2021-01-26 05:41:14 | 日記
先週の値上がり2位と3位のシャープとパナソニックがランクインしま
した。シャープは米アップルのスマートフォン「iPhone」向け液晶パ
ネルの需要拡大や世界的な液晶テレビの販売好調から大型パネル価格
の上昇も材料になっているようです。

またパナソニックはコロナ禍による在宅需要で調理家電などの売れ行
きが良好であることとテスラ向けの車載用電池を手掛けていることか
らEV関連というテーマという時流にも乗っています。

最もコロナ禍での巣籠り消費は一過性であり何年も続くものでもあり
ません。それは液晶テレビも同様です。既に国内では多くの家電製品
の普及率は限りなく100%近くに達し需要は買い替えが主体です。

コロナ禍で旅行とかレジャーそれに外食が制限され人々の行動はコト
消費からモノ消費へと昨年大きく変わりました。しかしそれは短期的
な動きであって巣籠り特需の可能性が高いということも考えておくべ
きです。

要するに半導体や電子部品、通信機器などを手掛けている電機セクタ
ーが大きく上昇したことで目先高値警戒感が広がり出遅れていた家電
銘柄に資金がシフトしたというのが真相です。

週明け25日の市場でも村田製作やTDKなど昨年から大きく上昇した電
子部品銘柄はプラス圏で引けましたが、伸び悩みました。決算発表前
に利益確定売りも出ているのかもしれません。逆に同じ電子品銘柄で
もアルプスアルパインや京セラは大きく上昇しました。同じ業種の中
でも出遅れ銘柄の物色が目立ってきたのは今月の特徴です。

来月7日に期限を迎える非常事態宣言が延長されるという見方もある中
で内需銘柄を仕込むのはまだ早いという見方もありコロナ禍でも業績が
好調な製造業が物色されています。先週には大手化学の三菱ケミカルHG
が値上がり上位に名を連ねました。

週明け25日には住友化学や旭化成の大幅上昇が目を引きました。高値
警戒感が根底にありこれまで蚊帳の外だった銘柄にも光が当たってき
たようです。昨年不人気株の代表だったニコンやコニカミノルタが今
月急騰したのも同じ流れです。

出遅れ銘柄が物色されることにより半導体関連やFA関連が軟調になっ
ても日経平均が予想以上に堅調に推移しています。今週発表される企
業の決算内容次第ではもう一段高も期待できるかもしれません。

勿論既に上昇は3ヶ月も続いていてその間の上昇幅は5500円とかなり
大幅なものになっています。2万9000円まで180円に迫っていることも
あり高値警戒感は高まっています。2月には調整するケースも度々あり
ました。

現状では多くの市場関係者が予想したよりも堅調に推移しています。
慎重さと大胆さを併せ持つ必要がありそうです。結局相場のことは
市場の声をよく聴くことが重要です。

- 資料:
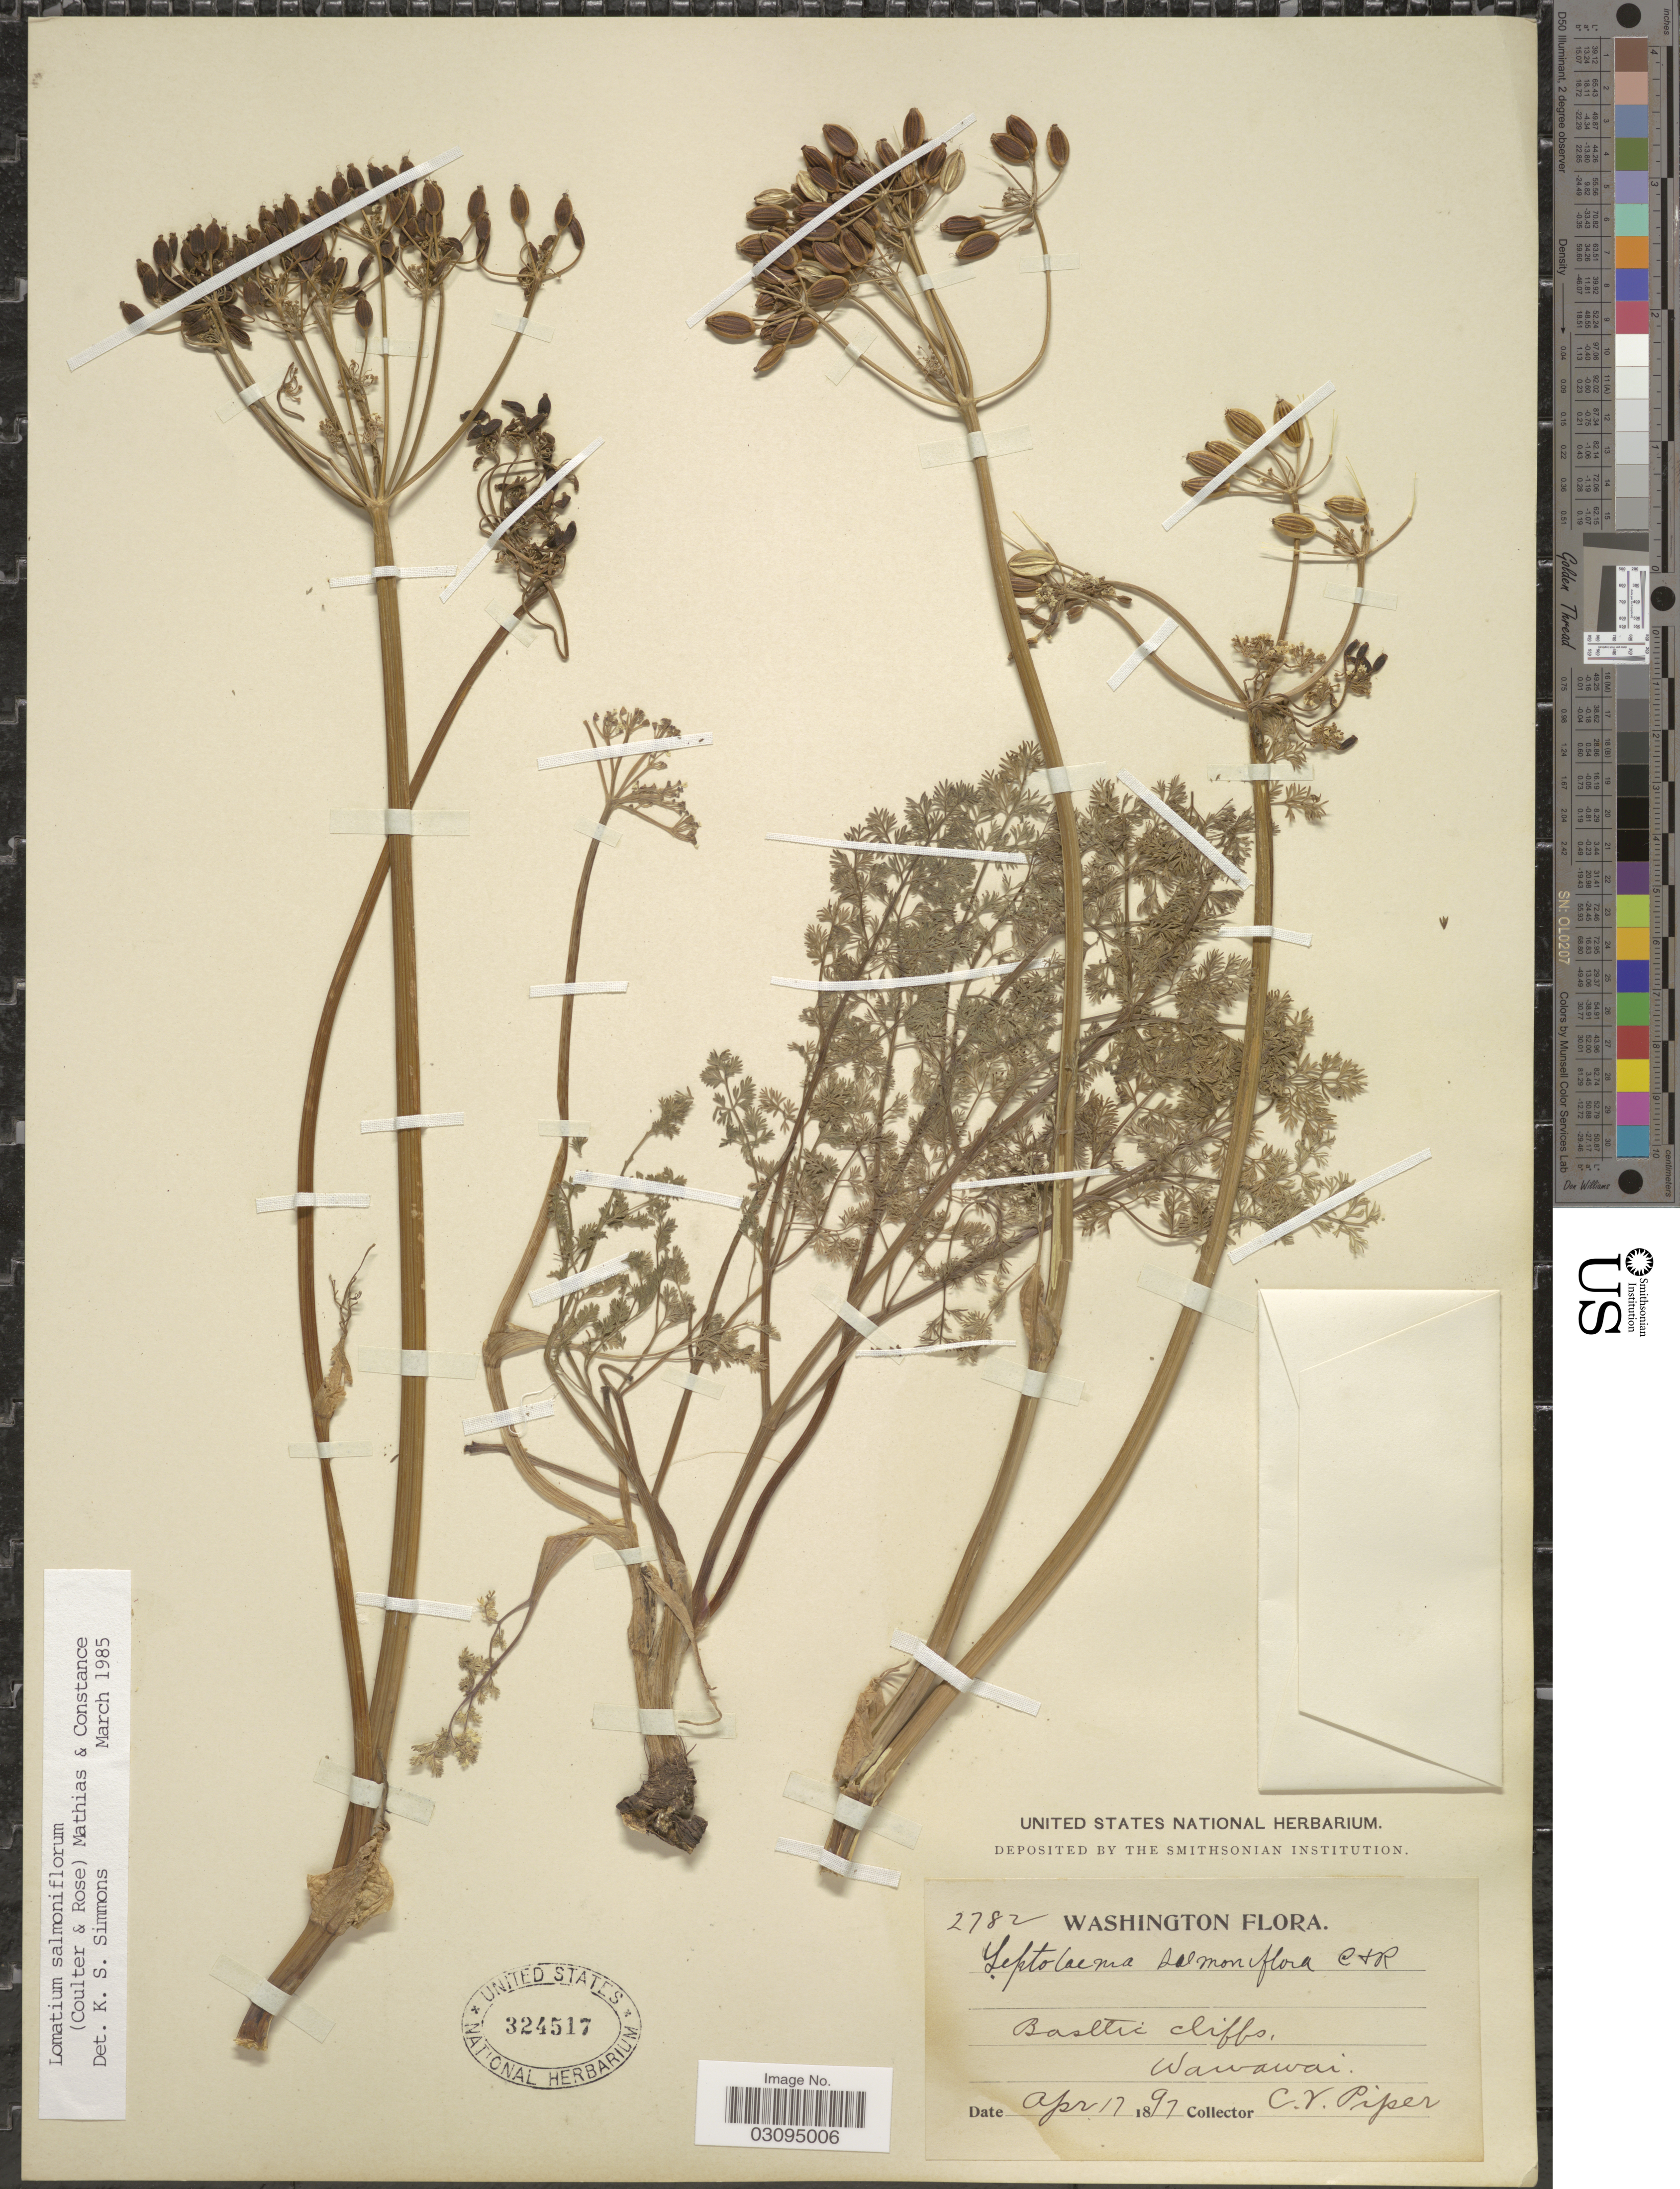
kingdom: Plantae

- 練習問題:
1. 本文によると、週明け25日の市場で大幅に上昇して目を引いた化学銘柄はどれか。
2. 本文のうち「要するに半導体や電子部品、通信機器などを手掛けている電機セクタ」から「が値上がり上位に名を連ねました。」に至るまでをすべて、一字も変えずに書き出してください。
解答には本文のみを用いること。

- 解答:
1. 住友化学と旭化成です。

2.
要するに半導体や電子部品、通信機器などを手掛けている電機セクタ
ーが大きく上昇したことで目先高値警戒感が広がり出遅れていた家電
銘柄に資金がシフトしたというのが真相です。

週明け25日の市場でも村田製作やTDKなど昨年から大きく上昇した電
子部品銘柄はプラス圏で引けましたが、伸び悩みました。決算発表前
に利益確定売りも出ているのかもしれません。逆に同じ電子品銘柄で
もアルプスアルパインや京セラは大きく上昇しました。同じ業種の中
でも出遅れ銘柄の物色が目立ってきたのは今月の特徴です。

来月7日に期限を迎える非常事態宣言が延長されるという見方もある中
で内需銘柄を仕込むのはまだ早いという見方もありコロナ禍でも業績が
好調な製造業が物色されています。先週には大手化学の三菱ケミカルHG
が値上がり上位に名を連ねました。